The members of the Indiana Women’s Prison History Project scrutinize official records not only for what they reveal, but also for what they omit.

The oldest women-only, state-run prison in the U.S., the Indiana Reformatory Institute for Women and Girls, opened in 1873. Its primary founders, Sarah Smith and Rhoda Coffin, were both Quakers who became nationally recognized prison reformers and women’s-rights advocates. Until Smith and Coffin’s campaign, state prisons had been managed and overseen almost exclusively by men; the reformers argued that an all-female facility should be run by women, who would be uniquely suited to meet the needs of incarcerated women. Smith became the reformatory’s first superintendent, or warden, and was lauded for her progressive, humane institutional leadership during her tenure. Her portrait still hangs in the hall of the reformatory’s current incarnation, the Indiana Women’s Prison (I.W.P.).

In 2013, a group of incarcerated women at I.W.P. met with Kelsey Kauffman, a local academic. The prison had previously offered a comprehensive college program in the nineteen-nineties and two-thousands, but the Indiana state legislature had cut off the program’s funding in 2011. At the time of the 2013 meeting, Kauffman was running ad-hoc college courses at the prison, relying on only volunteers and donations. She had struggled to find materials with which her students could be trained to learn research methods; they did not have direct access to the Internet or to a public library, and interlibrary loans to the prison were slow and cumbersome. Kauffman did have, however, an archive of documents pertaining to the prison’s founding and history, and her idea was to use these primary sources as grist for the research mill. She proposed to her students that they spend a few months conducting a historical investigation of the institution that confined them, and that, at the end of the course, they produce a pamphlet about the prison that could be shared with visitors interested in its origins.

That group became the foundation of the Indiana Women’s Prison History Project, a collective of incarcerated and now formerly incarcerated women who have, over the past decade, produced an astonishing body of investigations into the early history of Indiana’s correctional system. This year, the New Press published an anthology titled “Who Would Believe a Prisoner?: Indiana Women’s Carceral Institutions, 1848-1920,” with contributions by twenty-nine members of the collective.
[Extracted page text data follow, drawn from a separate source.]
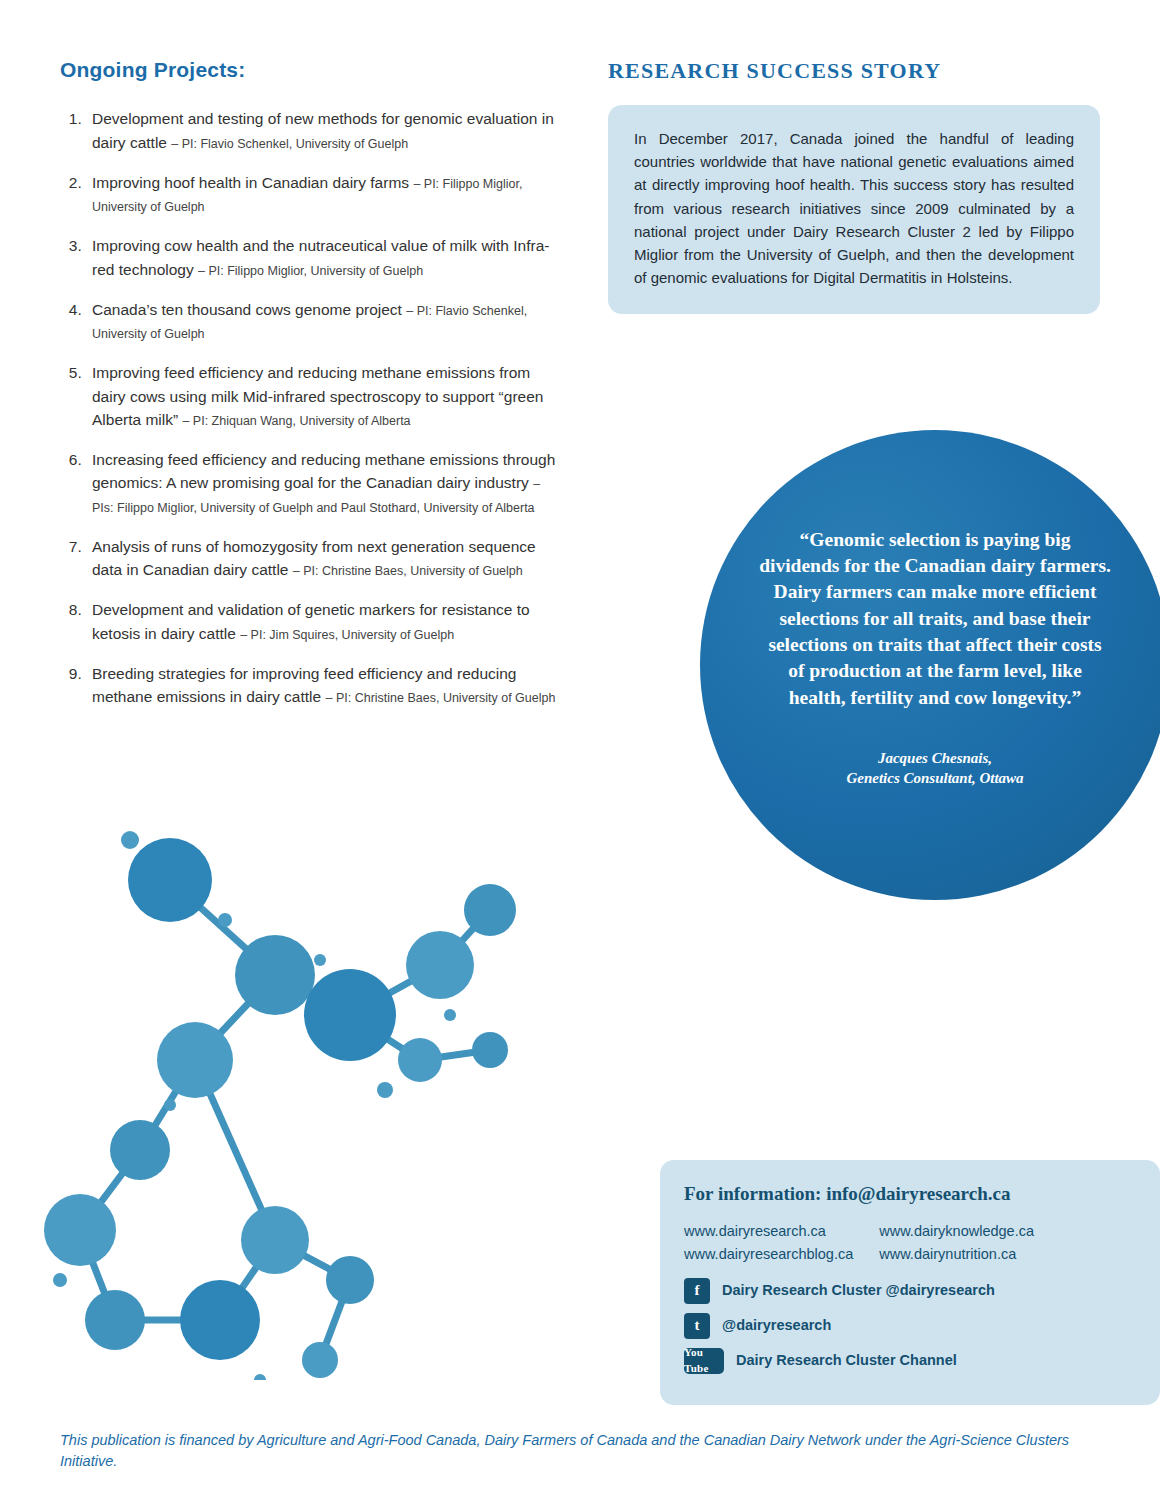Ongoing Projects:
Development and testing of new methods for genomic evaluation in dairy cattle – PI: Flavio Schenkel, University of Guelph
Improving hoof health in Canadian dairy farms – PI: Filippo Miglior, University of Guelph
Improving cow health and the nutraceutical value of milk with Infra-red technology – PI: Filippo Miglior, University of Guelph
Canada’s ten thousand cows genome project – PI: Flavio Schenkel, University of Guelph
Improving feed efficiency and reducing methane emissions from dairy cows using milk Mid-infrared spectroscopy to support “green Alberta milk” – PI: Zhiquan Wang, University of Alberta
Increasing feed efficiency and reducing methane emissions through genomics: A new promising goal for the Canadian dairy industry – PIs: Filippo Miglior, University of Guelph and Paul Stothard, University of Alberta
Analysis of runs of homozygosity from next generation sequence data in Canadian dairy cattle – PI: Christine Baes, University of Guelph
Development and validation of genetic markers for resistance to ketosis in dairy cattle – PI: Jim Squires, University of Guelph
Breeding strategies for improving feed efficiency and reducing methane emissions in dairy cattle – PI: Christine Baes, University of Guelph
Research Success Story
In December 2017, Canada joined the handful of leading countries worldwide that have national genetic evaluations aimed at directly improving hoof health. This success story has resulted from various research initiatives since 2009 culminated by a national project under Dairy Research Cluster 2 led by Filippo Miglior from the University of Guelph, and then the development of genomic evaluations for Digital Dermatitis in Holsteins.
“Genomic selection is paying big dividends for the Canadian dairy farmers. Dairy farmers can make more efficient selections for all traits, and base their selections on traits that affect their costs of production at the farm level, like health, fertility and cow longevity.”
Jacques Chesnais,
Genetics Consultant, Ottawa
For information: info@dairyresearch.ca
www.dairyresearch.ca
www.dairyresearchblog.ca
www.dairyknowledge.ca
www.dairynutrition.ca
fDairy Research Cluster @dairyresearch
t@dairyresearch
You Tube Dairy Research Cluster Channel
This publication is financed by Agriculture and Agri-Food Canada, Dairy Farmers of Canada and the Canadian Dairy Network under the Agri-Science Clusters Initiative.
The book is a collection of essays, academic chapters, and one original play that reflect not only the authors’ extraordinary feat of having produced original scholarship while incarcerated but also what Kauffman calls the authors’ “epistemic privilege”—the particular benefit of lived experience which positions them in conversation and continuity with the subject of their inquiry. “We offer a new terminology: the embodied observer, one who views the archive from the position of the captive, from the inside of their experience,” writes Michelle Daniel Jones, in her introductory chapter to the book. The embodied observer, in this case, is predisposed to believe the accounts of incarcerated women over the accounts of her jailers when those narratives are in conflict. The observer is also alert to what unflattering or incriminating stories may be absent from the archives.